Of equal or greater concern for the U.S. pork industry is the possibility that the virus could make its way into the feral swine population.
"As you know we have a significant feral hog problem in the U.S. and these wild pigs could quickly spread the disease to domestic swine. In addition, there are several ticks capable of transmitting this virus. So the threat of ASF in the U.S. is very high and the consequences could be significant to say the least.”
Mwangi says a lack of funding has so far prevented effective research on developing a vaccine that could be used to protect pigs in case of an outbreak, and he is appealing to lawmakers, farm groups and even capable private donors to contribute toward such research in order to avoid what could be devastating results if ASF is spread across the nation.
He said farmers and all others with an interest in U.S. agriculture should contact their representative in support of research funding.
"Because there’s no treatment or vaccine available for this disease, we must work together to prevent this disease from entering the United States in order to best protect our farmers, our consumers and our natural resources," said Perdue in a statement about the disease. "Good biosecurity is key to protecting pigs from any disease. We know the swine industry has many biosecurity resources available for their producers, so it’s just a matter of making sure everyone follows the guidance, every day, every time. Our goal is to never have to respond to African Swine Fever."
Animal disease officials say, however, keeping the United States ASF-free may not be a reasonable solution to the problem and point out the only real solution is a vaccine that works.

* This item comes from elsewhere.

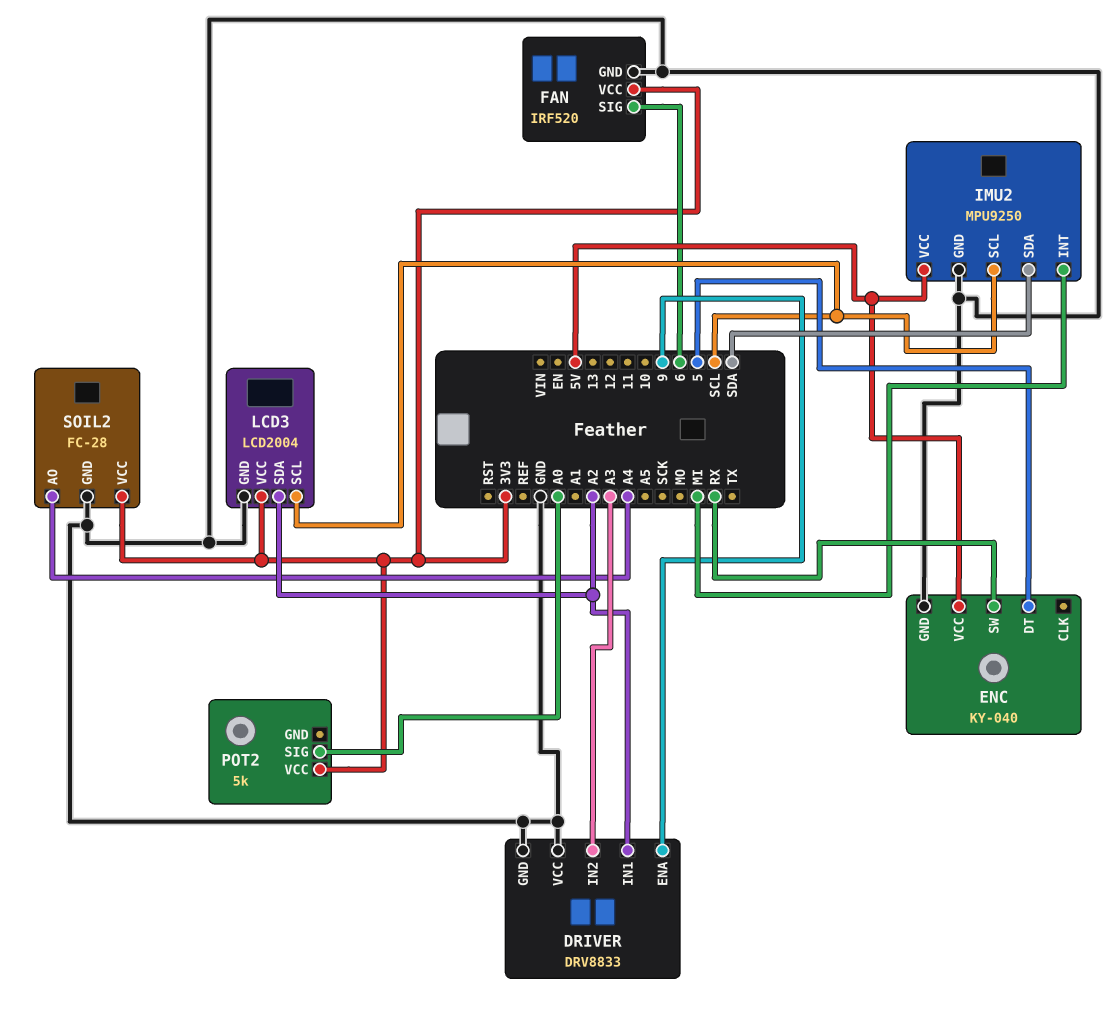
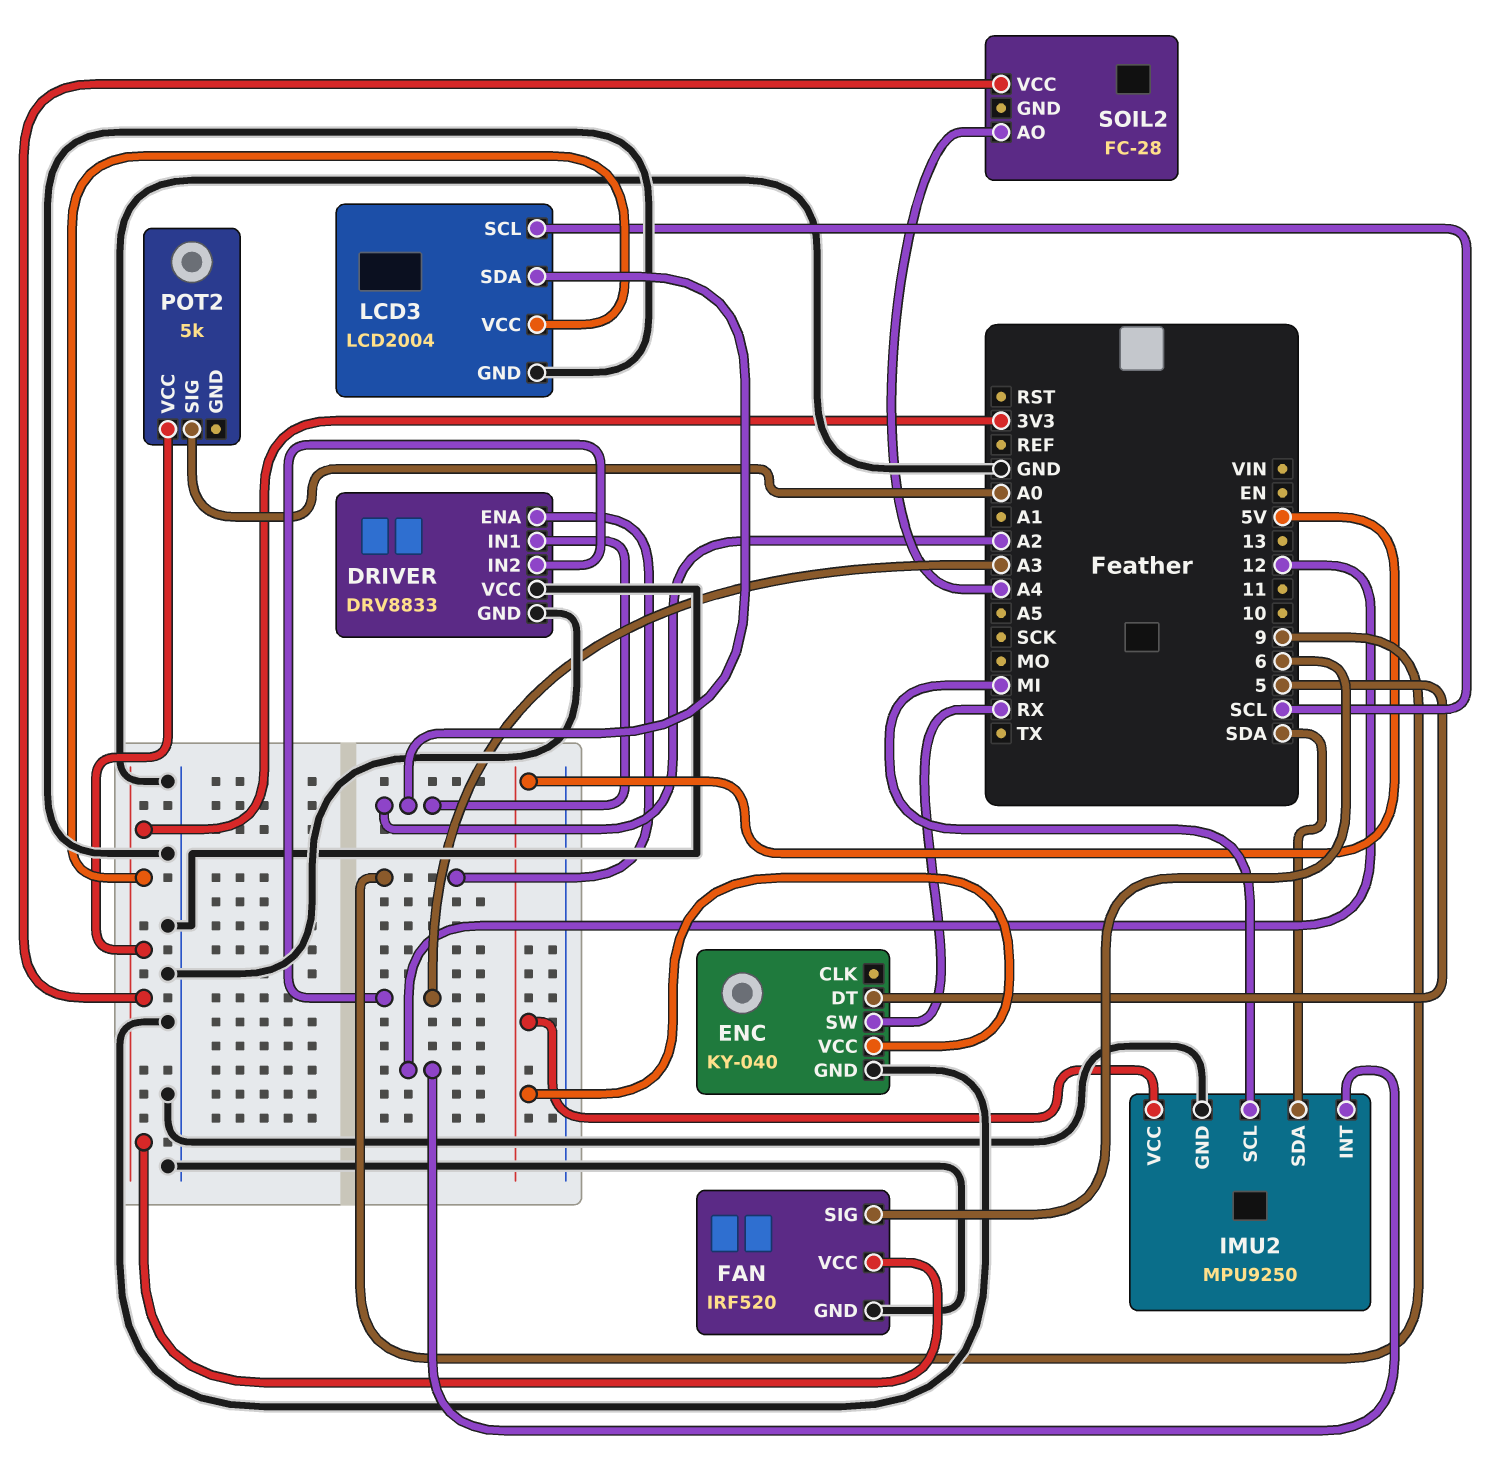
IMU2 pin INT: MI -> 12
IMU2 pin SCL: SCL -> MI
SOIL2 pin GND: GND -> none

USDA is asking all veterinarians and producers to be aware of the signs of illness: high fever; decreased appetite; dullness and weakness; red, blotchy lesions on the skin, ears and snout, bloody diarrhea; vomiting, coughing; difficulty breathing, and abortion. Quick detection is key to preventing disease spread, so USDA is stressing the importance of reporting sick pigs to state or federal animal health officials immediately so that a disease investigation and appropriate testing can occur.